WHAT YOU SHOULD DO:
Your task is to return the line containing "Presented to parents" and each line after it through the end of the entries, exactly, with no other lines.

MATERIALS PROVIDED:
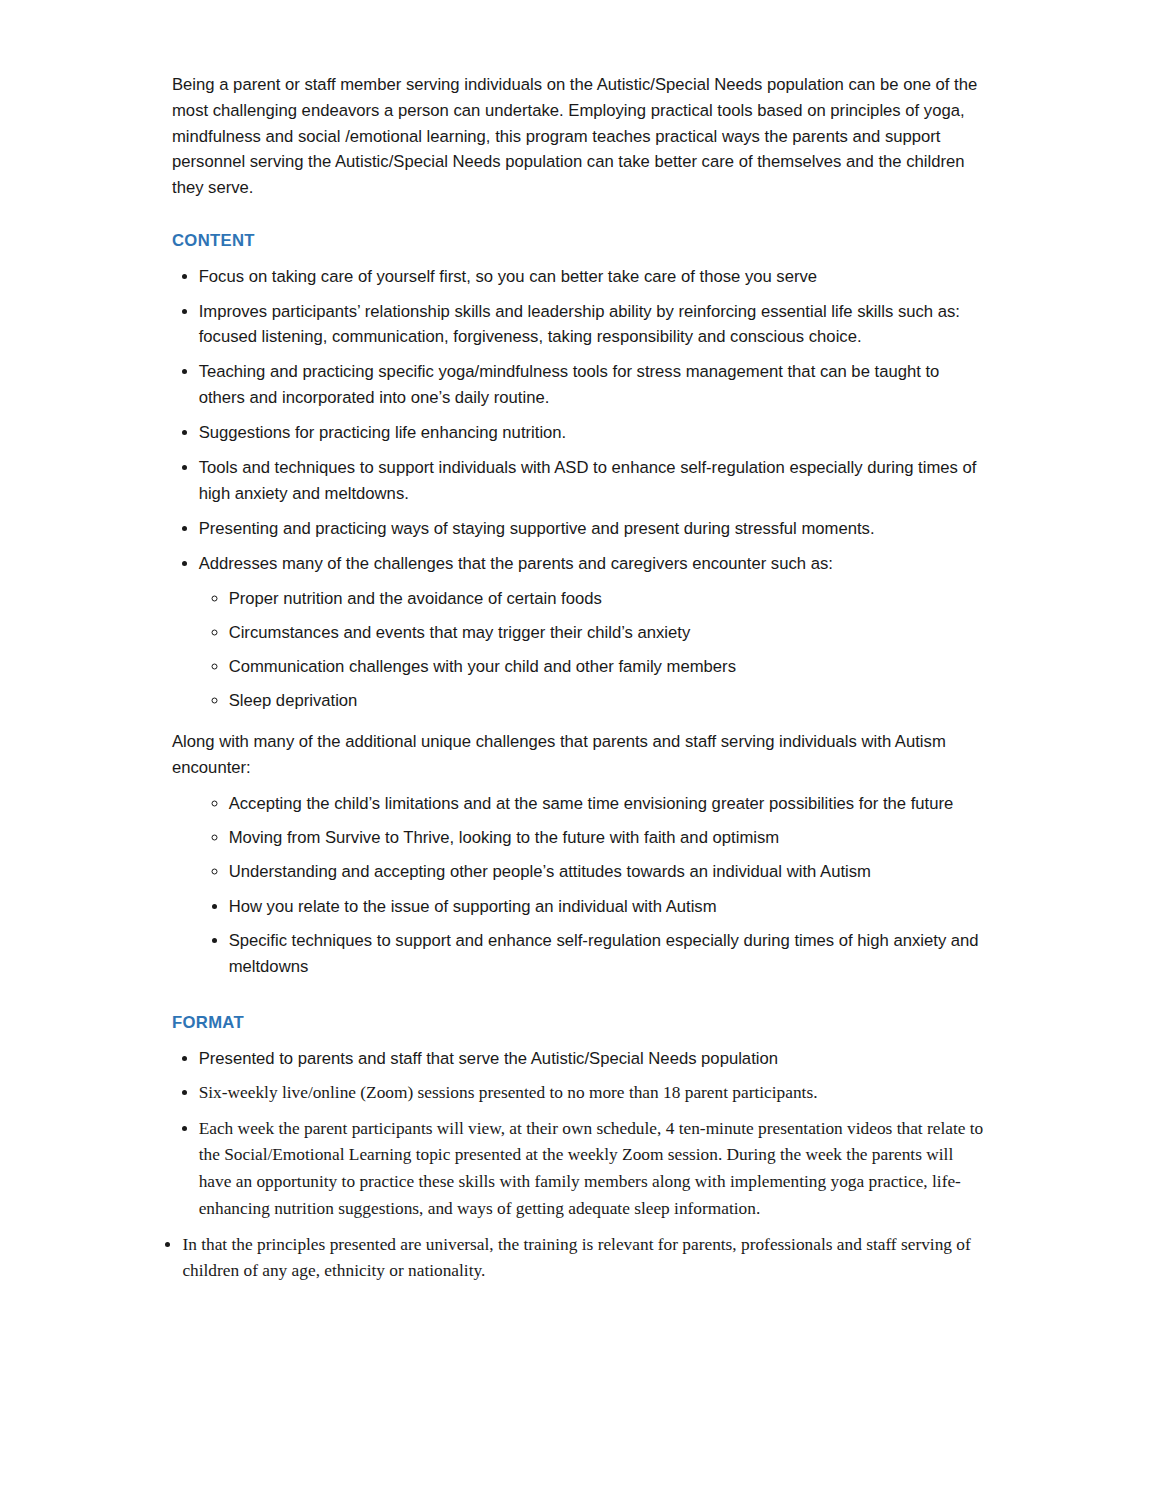Being a parent or staff member serving individuals on the Autistic/Special Needs population can be one of the most challenging endeavors a person can undertake. Employing practical tools based on principles of yoga, mindfulness and social /emotional learning, this program teaches practical ways the parents and support personnel serving the Autistic/Special Needs population can take better care of themselves and the children they serve.
CONTENT
Focus on taking care of yourself first, so you can better take care of those you serve
Improves participants’ relationship skills and leadership ability by reinforcing essential life skills such as: focused listening, communication, forgiveness, taking responsibility and conscious choice.
Teaching and practicing specific yoga/mindfulness tools for stress management that can be taught to others and incorporated into one’s daily routine.
Suggestions for practicing life enhancing nutrition.
Tools and techniques to support individuals with ASD to enhance self-regulation especially during times of high anxiety and meltdowns.
Presenting and practicing ways of staying supportive and present during stressful moments.
Addresses many of the challenges that the parents and caregivers encounter such as:
Proper nutrition and the avoidance of certain foods
Circumstances and events that may trigger their child’s anxiety
Communication challenges with your child and other family members
Sleep deprivation
Along with many of the additional unique challenges that parents and staff serving individuals with Autism encounter:
Accepting the child’s limitations and at the same time envisioning greater possibilities for the future
Moving from Survive to Thrive, looking to the future with faith and optimism
Understanding and accepting other people’s attitudes towards an individual with Autism
How you relate to the issue of supporting an individual with Autism
Specific techniques to support and enhance self-regulation especially during times of high anxiety and meltdowns
FORMAT
Presented to parents and staff that serve the Autistic/Special Needs population
Six-weekly live/online (Zoom) sessions presented to no more than 18 parent participants.
Each week the parent participants will view, at their own schedule, 4 ten-minute presentation videos that relate to the Social/Emotional Learning topic presented at the weekly Zoom session. During the week the parents will have an opportunity to practice these skills with family members along with implementing yoga practice, life-enhancing nutrition suggestions, and ways of getting adequate sleep information.
In that the principles presented are universal, the training is relevant for parents, professionals and staff serving of children of any age, ethnicity or nationality.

SOLUTION TO THIS EXERCISE:
Presented to parents and staff that serve the Autistic/Special Needs population
Six-weekly live/online (Zoom) sessions presented to no more than 18 parent participants.
Each week the parent participants will view, at their own schedule, 4 ten-minute presentation videos that relate to the Social/Emotional Learning topic presented at the weekly Zoom session. During the week the parents will have an opportunity to practice these skills with family members along with implementing yoga practice, life-enhancing nutrition suggestions, and ways of getting adequate sleep information.
In that the principles presented are universal, the training is relevant for parents, professionals and staff serving of children of any age, ethnicity or nationality.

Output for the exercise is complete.